[Task material]

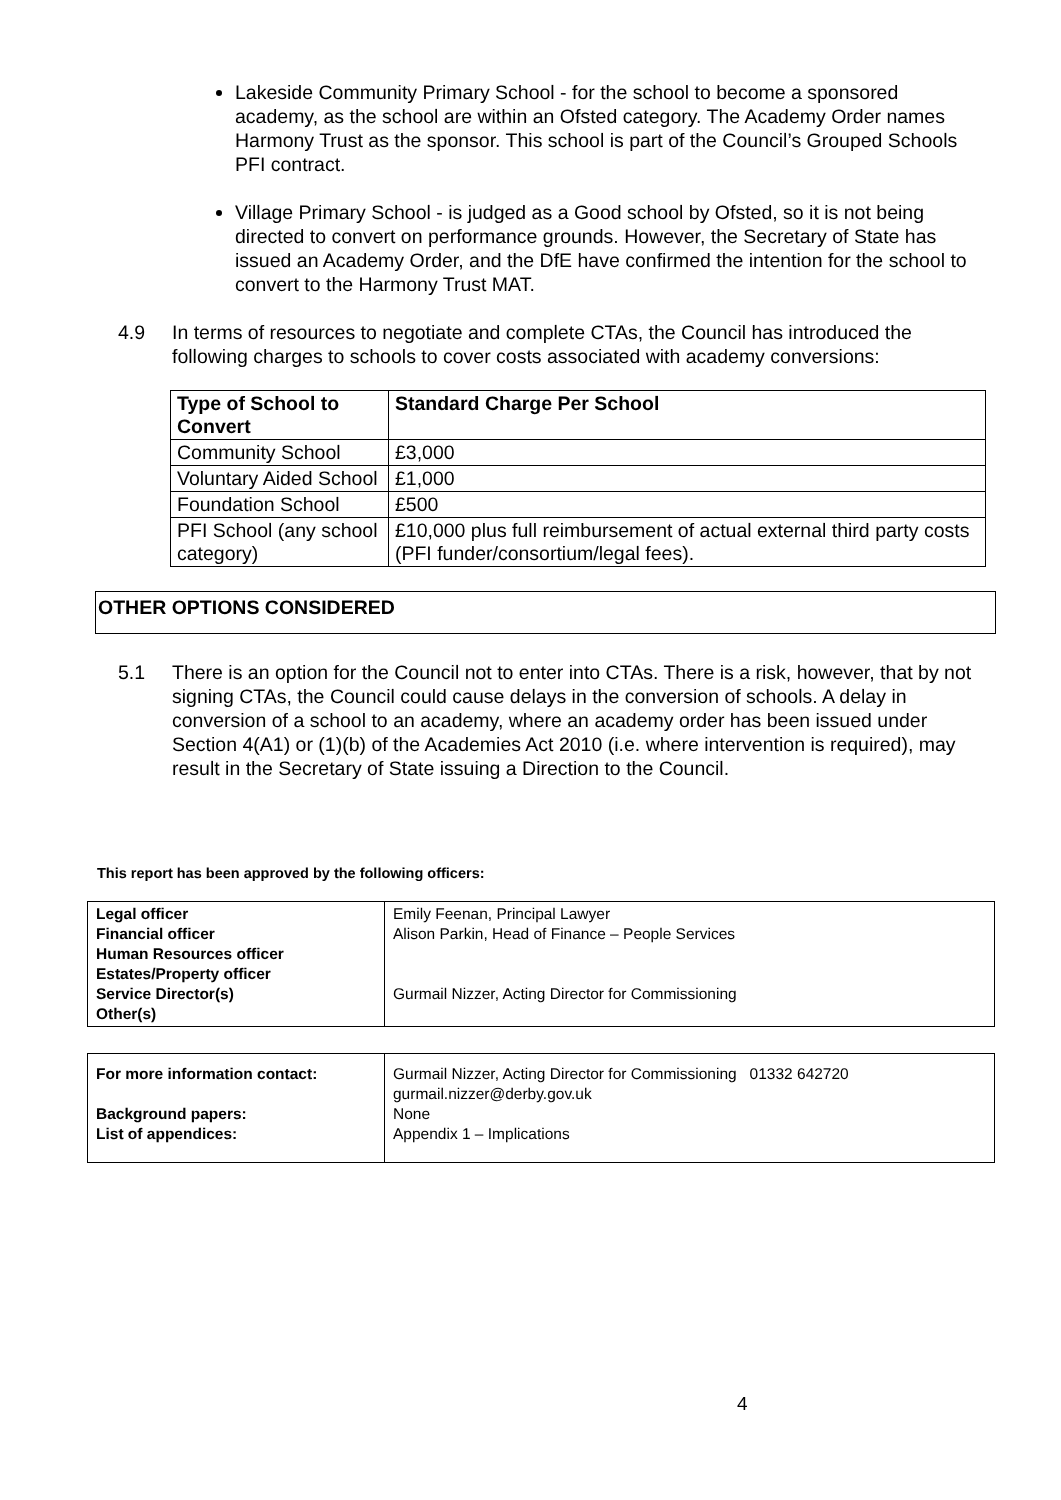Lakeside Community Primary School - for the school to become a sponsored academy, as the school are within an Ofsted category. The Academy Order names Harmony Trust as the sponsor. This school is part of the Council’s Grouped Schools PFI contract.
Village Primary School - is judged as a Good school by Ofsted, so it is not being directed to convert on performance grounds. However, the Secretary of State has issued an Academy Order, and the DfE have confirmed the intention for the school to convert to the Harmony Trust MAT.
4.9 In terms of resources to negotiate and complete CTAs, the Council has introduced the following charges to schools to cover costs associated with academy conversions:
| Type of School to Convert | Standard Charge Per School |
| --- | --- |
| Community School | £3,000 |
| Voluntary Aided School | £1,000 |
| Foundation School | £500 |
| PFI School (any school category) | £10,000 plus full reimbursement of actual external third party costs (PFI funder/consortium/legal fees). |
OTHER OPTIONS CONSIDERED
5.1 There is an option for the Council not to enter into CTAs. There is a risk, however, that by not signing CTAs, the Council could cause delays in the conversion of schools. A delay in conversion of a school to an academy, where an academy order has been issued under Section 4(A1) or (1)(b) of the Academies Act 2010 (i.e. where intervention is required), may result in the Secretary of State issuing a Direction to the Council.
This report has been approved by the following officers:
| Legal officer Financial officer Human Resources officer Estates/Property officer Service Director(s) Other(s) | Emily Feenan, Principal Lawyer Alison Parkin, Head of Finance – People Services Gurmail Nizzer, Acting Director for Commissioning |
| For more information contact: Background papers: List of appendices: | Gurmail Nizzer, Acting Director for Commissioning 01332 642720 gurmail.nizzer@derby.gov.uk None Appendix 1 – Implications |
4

[/Task material]

▶ _Required action_: Determine how many lines of the data above contain the string "following", and give the result with nothing else.

▶ _Solution for this problem_: 2